Ordinanza di Cassazione Penale Sez. 7 Num. 48681 Anno 2023
Penale Ord. Sez. 7 Num. 48681 Anno 2023
Presidente: COGNOME
Relatore: COGNOME NOME
Data Udienza: 16/11/2023
ORDINANZA
sul ricorso proposto da:
COGNOME NOME NOME a NAPOLI il DATA_NASCITA
avverso la sentenza del 28/03/2023 della CORTE APPELLO di MILANO
dato avviso alle parti;
udita la relazione svolta dal Consigliere NOME COGNOME;
RITENUTO IN FATTO E CONSIDERATO IN DIRITTO
Visti gli atti.
Esaminati il ricorso e la sentenza impugnata.

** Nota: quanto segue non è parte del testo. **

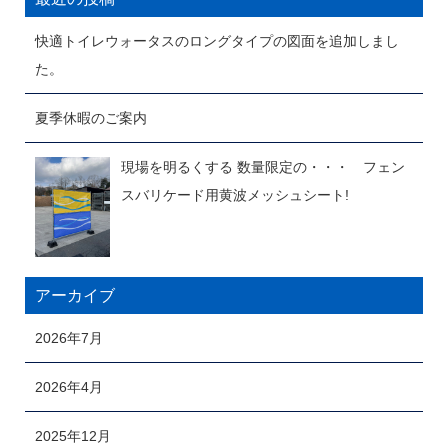
快適トイレウォータスのロングタイプの図面を追加しまし
た。
夏季休暇のご案内
現場を明るくする 数量限定の・・・ フェン
スバリケード用黄波メッシュシート!
アーカイブ
2026年7月
2026年4月
2025年12月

Rilevato che il ricorso di NOME COGNOME è manifestamente infondato;
Considerato, infatti, che la Corte di appello di Milano ha escluso l’applicabilità dell’art.131-bis cod. pen. per la non occasionalità della condotta desunta dai numerosi precedenti penali, relativi proprio alla violazione degli obblighi della sorveglianza speciale oggetto della imputazione del presente procedimento;
Ritenuto, in particolare, che rispetto alla negata applicazione dell’art. 131-bis cod. pen. (particolare tenuità del fatto), questa Corte ha già chiarito che l’assenza dei presupposti per l’applicazione della relativa causa di non punibilità può essere rilevata dal giudice di merito anche con motivazione implicita (Sez. 3, n. 48317 del 11/10/2016, COGNOME, Rv. 268499), eventualmente riferita ad elementi circostanziali del reato (Sez. 5, n. 24780 del 08/03/2017, COGNOME, Rv. 270033); motivazione da cui si possa ricavare la valutazione complessiva e congiunta delle peculiarità della fattispecie concreta, che tenga conto degli indici qualificatori indicati dall’art. 133, primo comma, cod. pen. (modalità della condotta, grado di colpevolezza da essa desumibile, entità del danno o del pericolo: Sez. U, n. 13681 del 25/02/2016, Tushaj, Rv. 266590);
Ritenuto che la sentenza impugnata non è alla stregua di ciò sul punto eccepibile, richiamando essa precise ragioni a sostegno della non occasionalità della condotta desunta dai numerosi precedenti specifici dell’imputato;
Rilevato che il ricorrente, rispetto a tale coerente ragionamento svolto dalla Corte territoriale, pur lamentando la violazione di legge ed il vizio di motivazione, in sostanza chiede una differente (ed inammissibile) valutazione degli elementi di merito;
Ritenuto che deve essere dichiarata l’inammissibilità del ricorso, con conseguente condanna del ricorrente al pagamento delle spese processuali e, in mancanza di elementi atti a escludere la colpa nella determinazione della causa di inammissibilità, al versamento della somma di tremila euro in favore della Cassa delle ammende.
P.Q.M.
Dichiara inammissibile il ricorso e condanna il ricorrente al pagamento delle spese processuali e della somma di euro tremila in favore della Cassa delle ammende. Così deciso, in Roma il 16 novembre 2023.